Swap every "Share" in the listing below for "Repost", and give back all the lines with nothing else altered.

---------- GIVEN RECORDS ----------

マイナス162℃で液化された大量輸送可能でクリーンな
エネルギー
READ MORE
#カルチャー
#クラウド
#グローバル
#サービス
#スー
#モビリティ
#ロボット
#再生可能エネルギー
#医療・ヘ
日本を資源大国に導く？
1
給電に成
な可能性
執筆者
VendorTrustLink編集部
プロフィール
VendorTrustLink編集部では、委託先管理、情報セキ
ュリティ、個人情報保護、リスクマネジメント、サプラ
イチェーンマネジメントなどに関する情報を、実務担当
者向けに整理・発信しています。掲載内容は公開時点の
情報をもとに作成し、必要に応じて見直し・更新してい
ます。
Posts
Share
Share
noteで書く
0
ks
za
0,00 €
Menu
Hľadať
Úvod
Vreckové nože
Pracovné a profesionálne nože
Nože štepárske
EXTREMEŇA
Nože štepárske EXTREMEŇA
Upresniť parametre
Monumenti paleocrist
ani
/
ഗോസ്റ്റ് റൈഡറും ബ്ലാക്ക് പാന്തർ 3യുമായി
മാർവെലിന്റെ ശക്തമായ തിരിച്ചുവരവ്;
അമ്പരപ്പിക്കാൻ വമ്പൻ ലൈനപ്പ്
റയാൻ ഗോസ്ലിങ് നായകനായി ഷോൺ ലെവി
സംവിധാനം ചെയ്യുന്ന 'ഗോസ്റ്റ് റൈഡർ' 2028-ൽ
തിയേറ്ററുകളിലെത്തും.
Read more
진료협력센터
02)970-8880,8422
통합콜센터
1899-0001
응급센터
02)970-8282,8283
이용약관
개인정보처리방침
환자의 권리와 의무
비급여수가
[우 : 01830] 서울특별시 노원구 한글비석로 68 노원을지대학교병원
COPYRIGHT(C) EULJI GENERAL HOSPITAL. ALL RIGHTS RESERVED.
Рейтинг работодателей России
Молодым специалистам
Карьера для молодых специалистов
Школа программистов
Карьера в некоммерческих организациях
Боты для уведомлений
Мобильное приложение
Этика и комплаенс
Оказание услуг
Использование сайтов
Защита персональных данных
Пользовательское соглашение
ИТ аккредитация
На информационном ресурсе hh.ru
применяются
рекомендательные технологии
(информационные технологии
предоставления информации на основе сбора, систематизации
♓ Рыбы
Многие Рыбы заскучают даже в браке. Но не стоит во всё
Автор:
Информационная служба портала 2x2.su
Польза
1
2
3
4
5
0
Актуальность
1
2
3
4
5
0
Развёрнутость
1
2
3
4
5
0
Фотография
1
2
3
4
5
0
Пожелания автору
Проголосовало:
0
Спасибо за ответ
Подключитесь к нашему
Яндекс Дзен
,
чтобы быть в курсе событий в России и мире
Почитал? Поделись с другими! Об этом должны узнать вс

----------

YOUR RESPONSE
マイナス162℃で液化された大量輸送可能でクリーンな
エネルギー
READ MORE
#カルチャー
#クラウド
#グローバル
#サービス
#スー
#モビリティ
#ロボット
#再生可能エネルギー
#医療・ヘ
日本を資源大国に導く？
1
給電に成
な可能性
執筆者
VendorTrustLink編集部
プロフィール
VendorTrustLink編集部では、委託先管理、情報セキ
ュリティ、個人情報保護、リスクマネジメント、サプラ
イチェーンマネジメントなどに関する情報を、実務担当
者向けに整理・発信しています。掲載内容は公開時点の
情報をもとに作成し、必要に応じて見直し・更新してい
ます。
Posts
Repost
Repost
noteで書く
0
ks
za
0,00 €
Menu
Hľadať
Úvod
Vreckové nože
Pracovné a profesionálne nože
Nože štepárske
EXTREMEŇA
Nože štepárske EXTREMEŇA
Upresniť parametre
Monumenti paleocrist
ani
/
ഗോസ്റ്റ് റൈഡറും ബ്ലാക്ക് പാന്തർ 3യുമായി
മാർവെലിന്റെ ശക്തമായ തിരിച്ചുവരവ്;
അമ്പരപ്പിക്കാൻ വമ്പൻ ലൈനപ്പ്
റയാൻ ഗോസ്ലിങ് നായകനായി ഷോൺ ലെവി
സംവിധാനം ചെയ്യുന്ന 'ഗോസ്റ്റ് റൈഡർ' 2028-ൽ
തിയേറ്ററുകളിലെത്തും.
Read more
진료협력센터
02)970-8880,8422
통합콜센터
1899-0001
응급센터
02)970-8282,8283
이용약관
개인정보처리방침
환자의 권리와 의무
비급여수가
[우 : 01830] 서울특별시 노원구 한글비석로 68 노원을지대학교병원
COPYRIGHT(C) EULJI GENERAL HOSPITAL. ALL RIGHTS RESERVED.
Рейтинг работодателей России
Молодым специалистам
Карьера для молодых специалистов
Школа программистов
Карьера в некоммерческих организациях
Боты для уведомлений
Мобильное приложение
Этика и комплаенс
Оказание услуг
Использование сайтов
Защита персональных данных
Пользовательское соглашение
ИТ аккредитация
На информационном ресурсе hh.ru
применяются
рекомендательные технологии
(информационные технологии
предоставления информации на основе сбора, систематизации
♓ Рыбы
Многие Рыбы заскучают даже в браке. Но не стоит во всё
Автор:
Информационная служба портала 2x2.su
Польза
1
2
3
4
5
0
Актуальность
1
2
3
4
5
0
Развёрнутость
1
2
3
4
5
0
Фотография
1
2
3
4
5
0
Пожелания автору
Проголосовало:
0
Спасибо за ответ
Подключитесь к нашему
Яндекс Дзен
,
чтобы быть в курсе событий в России и мире
Почитал? Поделись с другими! Об этом должны узнать вс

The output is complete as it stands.